Another limiting factor of the survey is that, despite the large numbers taking the survey, the numbers of African American respondents were quite low, about 3% in each group (yet more reason for the concern about diversity), so that generalizing from what they said is difficult. And as the survey did not seek to identify economic status, its influence on the results is not measurable.
Recommendations for Further Research
Gather Data Beyond Self-Report, Targeting Measurable Outcomes
More research is needed comparing the development of students in gifted programs of various kinds to that of students in the more traditional high school programs, especially using measurable results beyond self-report—such as college GPA, scores on graduate exams, admissions to graduate programs, publications and other performances, or achievement in universities outside the United States.
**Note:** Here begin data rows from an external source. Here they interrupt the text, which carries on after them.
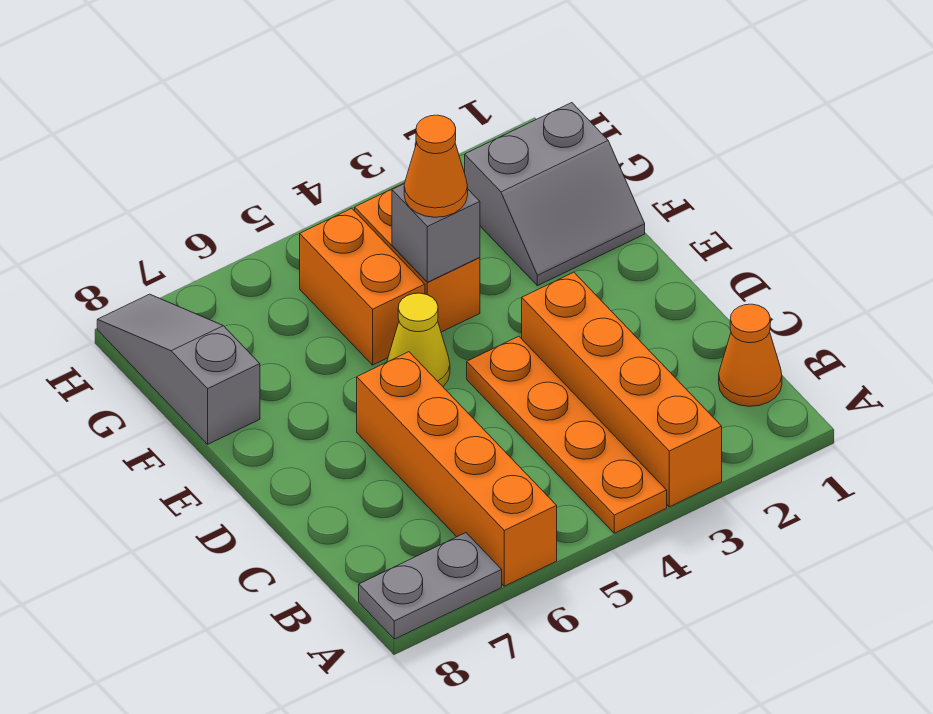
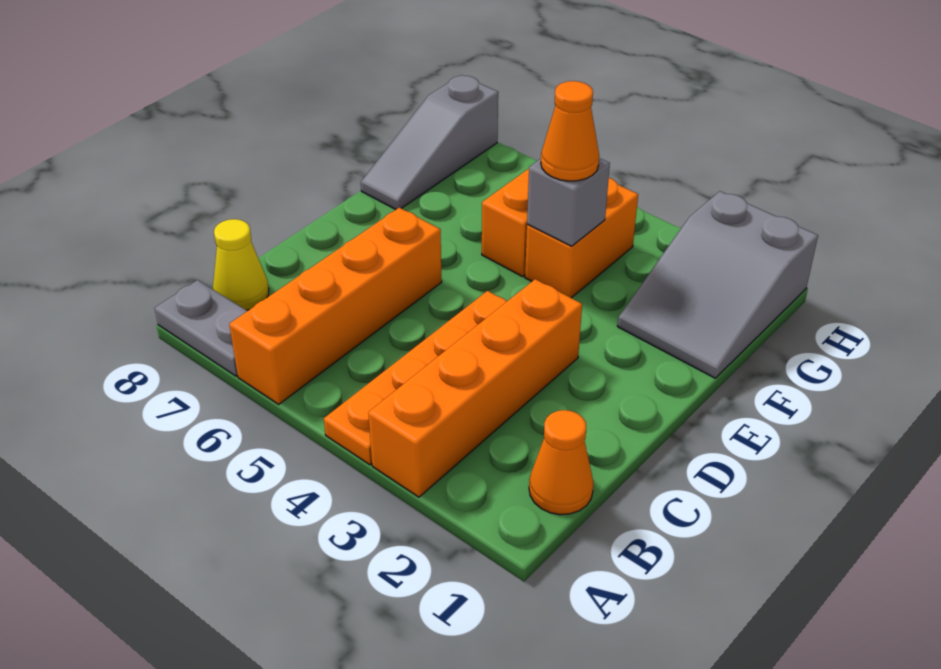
yellow 1x1 cone [387,293,450,386] -> yellow 1x1 cone moved to [213,219,269,310]
grey 2x2 slope [465,103,645,286] -> grey 2x3 slope [617,191,818,378]
grey 1x3 slope [97,294,260,444] -> grey 1x3 slope turned to [361,75,498,209]

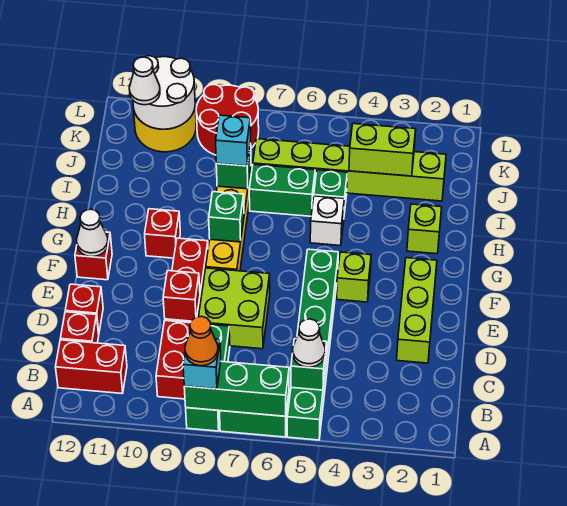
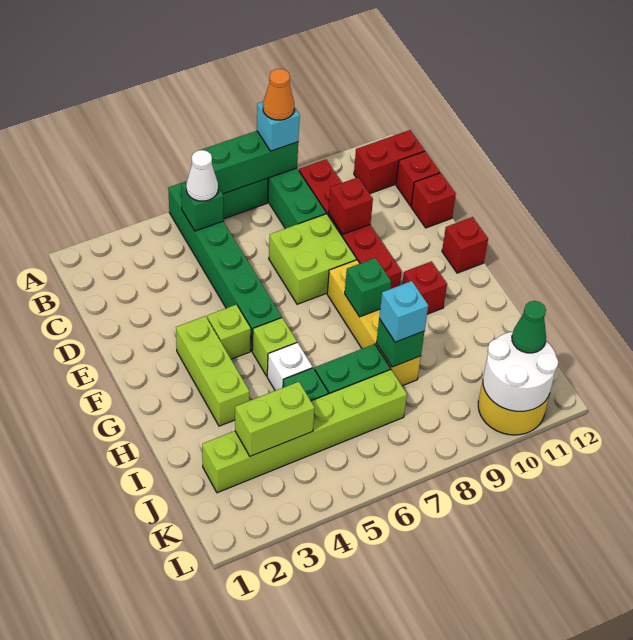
lime 1x3 brick [397,258,437,363] -> lime 1x3 brick moved to [176,316,249,426]
white 1x1 cone [77,209,108,257] -> none
lime 1x1 brick [407,204,442,254] -> lime 1x1 brick moved to [252,318,297,376]
red 2x2 round brick [196,84,259,155] -> none
white 1x1 cone [129,57,160,105] -> green 1x1 cone [512,301,546,353]

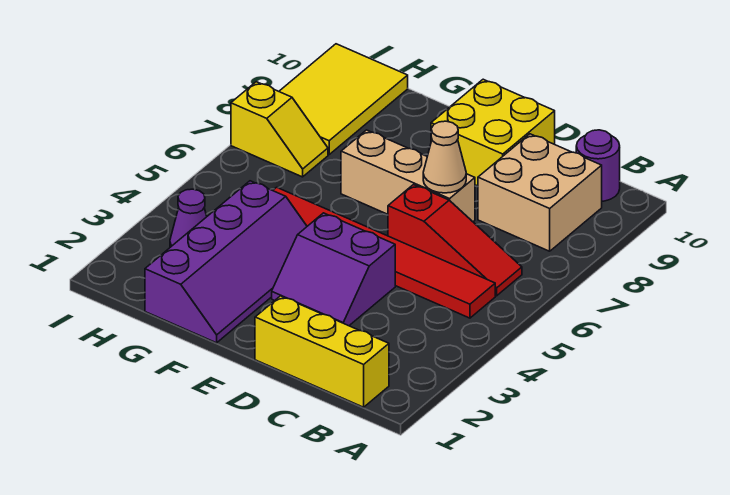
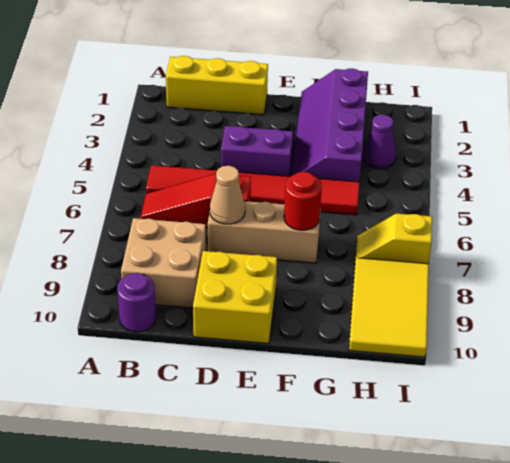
none -> red 1x1 round brick [284,172,322,230]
Longitudinal studies are needed comparing cohorts in various types of special programs for gifted learners to those in more traditional college-preparatory programs.
Study Effects of Various Kinds of Diversity
More study is needed on the influence of student and faculty diversity on student perceptions and outcomes. Such studies should target a variety of types of diversity and their interactions—not only of race but also of economic status, nationality, birth language, immigration status, religion, and so on. What is the role of gender in gifted programs (among students or teachers)? Females typically outnumber males in the CGS student body by about three to two. Is it possible that girls and boys respond differently to some aspects of programs like CGS or to certain teacher traits? The data in this study did not clearly show such an effect—comparison of the disaggregated male and female results did not seem to show systematic differences—but that does not mean there were none and that sophisticated statistical methods could not discover them.
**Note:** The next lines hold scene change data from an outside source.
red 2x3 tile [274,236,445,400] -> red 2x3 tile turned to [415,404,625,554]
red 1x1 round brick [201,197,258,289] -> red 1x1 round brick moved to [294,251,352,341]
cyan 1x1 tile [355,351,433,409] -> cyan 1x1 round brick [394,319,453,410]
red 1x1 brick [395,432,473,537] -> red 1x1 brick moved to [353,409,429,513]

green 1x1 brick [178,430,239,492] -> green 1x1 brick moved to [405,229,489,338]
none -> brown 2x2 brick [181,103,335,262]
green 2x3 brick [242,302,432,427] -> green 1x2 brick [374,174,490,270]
Study Effects of Preparation for Assessment Regimes in Higher Education
Concerns about preparation for high-stakes testing in college could be addressed through well-designed Comparison groups differing on the extent to which they were given specific training for such regimes—for example through sample tests, syllabi, and other information provided by colleges to which a program’s students typically apply.
Footnotes
Appendix A
Appendix B
Authors’ Note
The Governing Board of The Commonwealth Governor’s School provided access to data and online survey hosting, plus necessary postage and stationery. No compensation was paid to the researchers.
Conflicting of Interests
The author(s) declared no potential conflicts of interest with respect to the research, authorship, and/or publication of this article.
Funding
The author(s) received no financial support for the research, authorship, and/or publication of this article.
Bios
L. D. (Dan) Walker has taught at the high school and college level for 42 years, 13 of those at The Commonwealth Governor’s School, where he retired in 2011. He is currently an adjunct instructor at the University of Mary Washington’s College of Education and in the Virginia Community College System’s Career-Switcher program, EducateVA.
Merri Kae VanderPloeg has been working in the field of gifted education for 22 years. She was a gifted resource teacher in two states and has lead gifted programs in Anchorage, AK and Virginia. She currently holds the Vice-President position of the Northern VA Gifted Council. Ms. VanderPloeg is a doctoral candidate in Interdisciplinary Leadership from Creighton University.